We are very, very lucky in our country. There is food in the shops, grown by our farmers or brought from far away. We have houses, schools, hospitals and all sorts of things that people in other countries would love to have. Many people in those countries have little choice but to leave their homes and seek refuge in this and other countries. Sometimes it is because of war and violence, sometimes because of famine. Sometimes there are just no jobs for people to earn their living.

When these people come here, they don’t always get a welcome. “Move on, move on!” they are told. This is cruel and unkind, and not the way God wants us to behave. In All Hallows parish there are very many people who have come to England in search of a safe and sure life, and they are still coming: and this was true, once, of the grandparents of many of you children here. They did not always receive the welcome they were entitled to expect, which was shameful. When we give thanks for our blessings from God, we should also see how we can share them with others. That is why our harvest gifts this morning are going to the Wild Goose Cafe.

Jesus told us that when we welcome the stranger or the homeless, we are welcoming him.

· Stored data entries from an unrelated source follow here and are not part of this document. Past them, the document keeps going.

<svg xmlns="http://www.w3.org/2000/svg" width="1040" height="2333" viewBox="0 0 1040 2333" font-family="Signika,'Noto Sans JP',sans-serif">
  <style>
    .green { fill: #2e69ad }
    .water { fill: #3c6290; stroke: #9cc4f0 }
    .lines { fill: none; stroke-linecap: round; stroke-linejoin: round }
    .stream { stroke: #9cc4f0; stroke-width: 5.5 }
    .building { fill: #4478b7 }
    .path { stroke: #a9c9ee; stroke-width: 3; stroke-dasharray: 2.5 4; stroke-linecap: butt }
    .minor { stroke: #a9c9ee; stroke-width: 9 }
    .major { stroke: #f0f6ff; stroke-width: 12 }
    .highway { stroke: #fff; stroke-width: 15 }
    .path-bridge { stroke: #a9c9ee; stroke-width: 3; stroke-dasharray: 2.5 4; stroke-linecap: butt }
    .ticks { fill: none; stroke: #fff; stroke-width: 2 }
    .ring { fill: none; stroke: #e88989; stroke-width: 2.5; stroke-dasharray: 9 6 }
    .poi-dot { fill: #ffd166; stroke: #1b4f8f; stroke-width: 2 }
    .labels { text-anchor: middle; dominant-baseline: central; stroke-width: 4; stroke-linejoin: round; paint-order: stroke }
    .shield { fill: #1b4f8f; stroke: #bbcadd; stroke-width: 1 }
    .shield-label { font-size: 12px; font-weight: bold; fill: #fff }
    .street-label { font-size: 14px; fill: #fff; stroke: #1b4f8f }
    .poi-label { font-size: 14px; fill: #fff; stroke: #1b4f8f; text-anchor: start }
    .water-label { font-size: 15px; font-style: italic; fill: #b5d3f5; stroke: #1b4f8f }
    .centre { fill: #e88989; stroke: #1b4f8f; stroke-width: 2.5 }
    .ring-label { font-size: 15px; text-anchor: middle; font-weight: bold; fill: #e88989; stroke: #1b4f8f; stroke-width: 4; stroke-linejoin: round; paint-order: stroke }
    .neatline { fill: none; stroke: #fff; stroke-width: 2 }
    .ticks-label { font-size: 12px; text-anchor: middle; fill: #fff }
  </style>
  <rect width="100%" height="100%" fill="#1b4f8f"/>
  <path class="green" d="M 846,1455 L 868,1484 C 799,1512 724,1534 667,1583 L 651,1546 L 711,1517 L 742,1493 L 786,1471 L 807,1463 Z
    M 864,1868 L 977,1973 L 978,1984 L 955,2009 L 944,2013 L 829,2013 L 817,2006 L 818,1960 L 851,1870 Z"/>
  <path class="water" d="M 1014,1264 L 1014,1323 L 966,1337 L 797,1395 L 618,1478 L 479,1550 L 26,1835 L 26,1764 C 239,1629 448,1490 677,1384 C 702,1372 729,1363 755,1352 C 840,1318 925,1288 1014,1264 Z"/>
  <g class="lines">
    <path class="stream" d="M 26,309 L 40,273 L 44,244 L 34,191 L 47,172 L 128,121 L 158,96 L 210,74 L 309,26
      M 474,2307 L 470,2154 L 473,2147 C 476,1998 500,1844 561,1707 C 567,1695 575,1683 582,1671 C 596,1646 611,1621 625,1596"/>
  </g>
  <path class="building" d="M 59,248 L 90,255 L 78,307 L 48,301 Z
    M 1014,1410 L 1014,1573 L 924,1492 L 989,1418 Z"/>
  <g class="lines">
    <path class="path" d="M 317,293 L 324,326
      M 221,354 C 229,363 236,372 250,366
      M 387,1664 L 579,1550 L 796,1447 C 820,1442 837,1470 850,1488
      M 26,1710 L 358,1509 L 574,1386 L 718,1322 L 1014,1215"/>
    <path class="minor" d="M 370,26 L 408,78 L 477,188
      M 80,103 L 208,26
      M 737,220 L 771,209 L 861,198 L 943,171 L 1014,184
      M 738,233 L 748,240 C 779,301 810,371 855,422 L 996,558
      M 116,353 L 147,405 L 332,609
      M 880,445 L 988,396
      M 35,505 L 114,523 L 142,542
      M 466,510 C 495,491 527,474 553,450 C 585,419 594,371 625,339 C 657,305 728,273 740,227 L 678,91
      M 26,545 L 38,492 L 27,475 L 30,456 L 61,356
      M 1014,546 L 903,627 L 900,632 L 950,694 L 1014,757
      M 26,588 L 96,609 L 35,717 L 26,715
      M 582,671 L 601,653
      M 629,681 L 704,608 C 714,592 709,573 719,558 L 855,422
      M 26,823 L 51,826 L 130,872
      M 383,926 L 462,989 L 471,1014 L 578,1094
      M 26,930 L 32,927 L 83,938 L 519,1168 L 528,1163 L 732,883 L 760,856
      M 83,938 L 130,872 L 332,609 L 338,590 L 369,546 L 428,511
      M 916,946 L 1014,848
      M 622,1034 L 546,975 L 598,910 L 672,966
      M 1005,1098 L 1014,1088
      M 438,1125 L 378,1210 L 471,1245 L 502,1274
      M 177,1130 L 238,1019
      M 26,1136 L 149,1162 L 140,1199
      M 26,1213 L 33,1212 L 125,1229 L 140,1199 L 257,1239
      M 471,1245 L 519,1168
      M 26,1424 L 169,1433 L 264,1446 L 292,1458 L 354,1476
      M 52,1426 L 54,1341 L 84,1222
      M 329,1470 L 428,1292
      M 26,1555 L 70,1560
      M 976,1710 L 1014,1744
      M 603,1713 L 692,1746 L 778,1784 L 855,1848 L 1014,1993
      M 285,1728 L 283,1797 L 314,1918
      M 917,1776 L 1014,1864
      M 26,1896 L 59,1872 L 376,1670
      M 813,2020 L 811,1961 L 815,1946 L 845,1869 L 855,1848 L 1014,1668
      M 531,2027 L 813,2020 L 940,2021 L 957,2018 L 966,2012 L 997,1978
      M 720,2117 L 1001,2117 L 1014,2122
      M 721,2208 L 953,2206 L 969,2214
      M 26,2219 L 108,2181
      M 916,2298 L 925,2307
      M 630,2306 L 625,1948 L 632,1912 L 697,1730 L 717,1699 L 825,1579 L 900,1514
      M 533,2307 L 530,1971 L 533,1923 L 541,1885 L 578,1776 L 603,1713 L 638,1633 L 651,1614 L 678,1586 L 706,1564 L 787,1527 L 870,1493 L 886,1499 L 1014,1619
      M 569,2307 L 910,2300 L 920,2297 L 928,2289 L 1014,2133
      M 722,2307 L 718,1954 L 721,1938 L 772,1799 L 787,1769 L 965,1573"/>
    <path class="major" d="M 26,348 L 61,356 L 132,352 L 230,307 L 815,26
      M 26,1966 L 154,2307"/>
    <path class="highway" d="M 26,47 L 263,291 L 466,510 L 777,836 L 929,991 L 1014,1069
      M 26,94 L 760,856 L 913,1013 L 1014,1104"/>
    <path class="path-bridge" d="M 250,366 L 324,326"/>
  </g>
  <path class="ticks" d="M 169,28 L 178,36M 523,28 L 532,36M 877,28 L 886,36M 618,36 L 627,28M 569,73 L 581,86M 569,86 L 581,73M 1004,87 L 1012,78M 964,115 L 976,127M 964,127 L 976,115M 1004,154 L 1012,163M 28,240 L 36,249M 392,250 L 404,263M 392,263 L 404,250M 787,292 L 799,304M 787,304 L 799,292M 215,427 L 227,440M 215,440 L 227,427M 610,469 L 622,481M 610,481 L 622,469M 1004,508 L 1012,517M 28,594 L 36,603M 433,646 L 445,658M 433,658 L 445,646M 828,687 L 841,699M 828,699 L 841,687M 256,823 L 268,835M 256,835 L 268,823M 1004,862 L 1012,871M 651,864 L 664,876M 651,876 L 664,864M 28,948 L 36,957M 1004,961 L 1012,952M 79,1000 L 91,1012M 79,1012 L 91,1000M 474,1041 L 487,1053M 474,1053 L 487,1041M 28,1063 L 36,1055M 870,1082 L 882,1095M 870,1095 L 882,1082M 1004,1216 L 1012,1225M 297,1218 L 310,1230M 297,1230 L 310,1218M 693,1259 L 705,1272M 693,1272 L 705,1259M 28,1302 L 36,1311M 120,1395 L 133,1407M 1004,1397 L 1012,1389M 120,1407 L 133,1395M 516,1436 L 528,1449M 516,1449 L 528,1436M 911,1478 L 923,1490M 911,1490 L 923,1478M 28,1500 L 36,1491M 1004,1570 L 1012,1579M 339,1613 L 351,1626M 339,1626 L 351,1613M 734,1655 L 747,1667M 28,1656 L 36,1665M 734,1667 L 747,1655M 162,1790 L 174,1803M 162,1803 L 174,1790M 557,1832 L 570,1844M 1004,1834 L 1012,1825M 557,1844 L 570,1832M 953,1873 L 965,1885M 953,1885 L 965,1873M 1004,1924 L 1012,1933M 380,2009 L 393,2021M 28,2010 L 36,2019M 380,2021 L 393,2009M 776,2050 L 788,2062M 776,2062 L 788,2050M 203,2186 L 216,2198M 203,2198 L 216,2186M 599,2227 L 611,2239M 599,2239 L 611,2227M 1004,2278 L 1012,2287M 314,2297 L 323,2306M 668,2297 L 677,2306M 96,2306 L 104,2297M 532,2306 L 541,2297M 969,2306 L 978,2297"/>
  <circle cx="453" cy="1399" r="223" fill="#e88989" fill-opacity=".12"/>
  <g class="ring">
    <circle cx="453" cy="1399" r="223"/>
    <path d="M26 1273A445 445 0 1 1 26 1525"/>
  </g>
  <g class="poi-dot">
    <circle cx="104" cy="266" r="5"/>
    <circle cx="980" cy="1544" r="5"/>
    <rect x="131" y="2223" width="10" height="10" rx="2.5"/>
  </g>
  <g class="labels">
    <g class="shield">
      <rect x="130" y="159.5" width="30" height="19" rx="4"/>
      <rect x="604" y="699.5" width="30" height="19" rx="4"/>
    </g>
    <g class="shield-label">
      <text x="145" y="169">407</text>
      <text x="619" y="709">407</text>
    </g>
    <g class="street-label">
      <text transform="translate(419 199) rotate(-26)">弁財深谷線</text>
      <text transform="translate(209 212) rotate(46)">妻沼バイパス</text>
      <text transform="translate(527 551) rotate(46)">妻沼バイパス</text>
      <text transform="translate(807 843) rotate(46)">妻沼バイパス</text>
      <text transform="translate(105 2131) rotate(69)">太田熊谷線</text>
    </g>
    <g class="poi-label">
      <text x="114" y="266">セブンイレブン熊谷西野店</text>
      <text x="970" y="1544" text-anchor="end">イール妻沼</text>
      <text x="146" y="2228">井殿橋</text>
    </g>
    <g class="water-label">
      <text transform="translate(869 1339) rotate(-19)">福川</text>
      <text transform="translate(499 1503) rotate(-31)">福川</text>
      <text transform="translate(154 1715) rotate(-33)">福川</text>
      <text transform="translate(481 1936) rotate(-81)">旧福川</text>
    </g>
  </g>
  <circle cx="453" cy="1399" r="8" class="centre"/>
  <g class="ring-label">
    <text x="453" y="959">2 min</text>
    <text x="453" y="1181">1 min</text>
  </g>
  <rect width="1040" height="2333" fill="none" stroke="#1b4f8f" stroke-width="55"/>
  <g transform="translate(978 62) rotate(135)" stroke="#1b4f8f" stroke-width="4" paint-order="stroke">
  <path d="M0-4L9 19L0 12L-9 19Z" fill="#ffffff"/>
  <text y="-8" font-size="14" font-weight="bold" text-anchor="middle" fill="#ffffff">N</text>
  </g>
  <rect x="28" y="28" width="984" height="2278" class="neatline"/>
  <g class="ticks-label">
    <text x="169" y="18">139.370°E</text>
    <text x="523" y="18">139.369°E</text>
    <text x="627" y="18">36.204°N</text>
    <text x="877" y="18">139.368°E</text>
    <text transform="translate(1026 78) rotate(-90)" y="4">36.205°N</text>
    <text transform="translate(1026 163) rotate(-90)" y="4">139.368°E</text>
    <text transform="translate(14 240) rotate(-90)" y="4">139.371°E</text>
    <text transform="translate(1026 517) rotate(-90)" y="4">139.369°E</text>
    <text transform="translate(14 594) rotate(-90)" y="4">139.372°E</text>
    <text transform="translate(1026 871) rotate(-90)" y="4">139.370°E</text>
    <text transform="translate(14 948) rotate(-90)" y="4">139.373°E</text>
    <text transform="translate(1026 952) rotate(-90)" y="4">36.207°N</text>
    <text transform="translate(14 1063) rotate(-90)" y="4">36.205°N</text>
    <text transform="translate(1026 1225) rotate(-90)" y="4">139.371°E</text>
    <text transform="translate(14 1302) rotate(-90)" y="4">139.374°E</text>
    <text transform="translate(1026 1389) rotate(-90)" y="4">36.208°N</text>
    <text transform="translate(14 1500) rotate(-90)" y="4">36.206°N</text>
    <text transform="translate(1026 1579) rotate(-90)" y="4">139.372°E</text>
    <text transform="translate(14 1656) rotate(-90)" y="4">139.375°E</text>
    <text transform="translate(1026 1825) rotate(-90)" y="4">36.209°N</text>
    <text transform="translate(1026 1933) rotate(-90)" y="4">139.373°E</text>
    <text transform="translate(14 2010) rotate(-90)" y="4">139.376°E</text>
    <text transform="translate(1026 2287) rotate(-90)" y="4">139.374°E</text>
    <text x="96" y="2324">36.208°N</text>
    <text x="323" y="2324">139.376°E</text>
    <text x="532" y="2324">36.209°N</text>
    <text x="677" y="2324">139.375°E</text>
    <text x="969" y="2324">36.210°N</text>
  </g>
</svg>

He also told us that in a way we are all homeless people, like those old shepherds I told you about, always moving on, but hoping for a settled home one day. Our life is a journey, and one day we shall have to leave this world behind. Our true home is with Jesus, and with his mother Mary, and all the saints and angels. But what sort of welcome will we get from them, if we have refused to welcome those in need here and now?

Let us ask God our Father in heaven to make us truly thankful for what we have received, and to give us kind and generous hearts to share our blessings with everyone.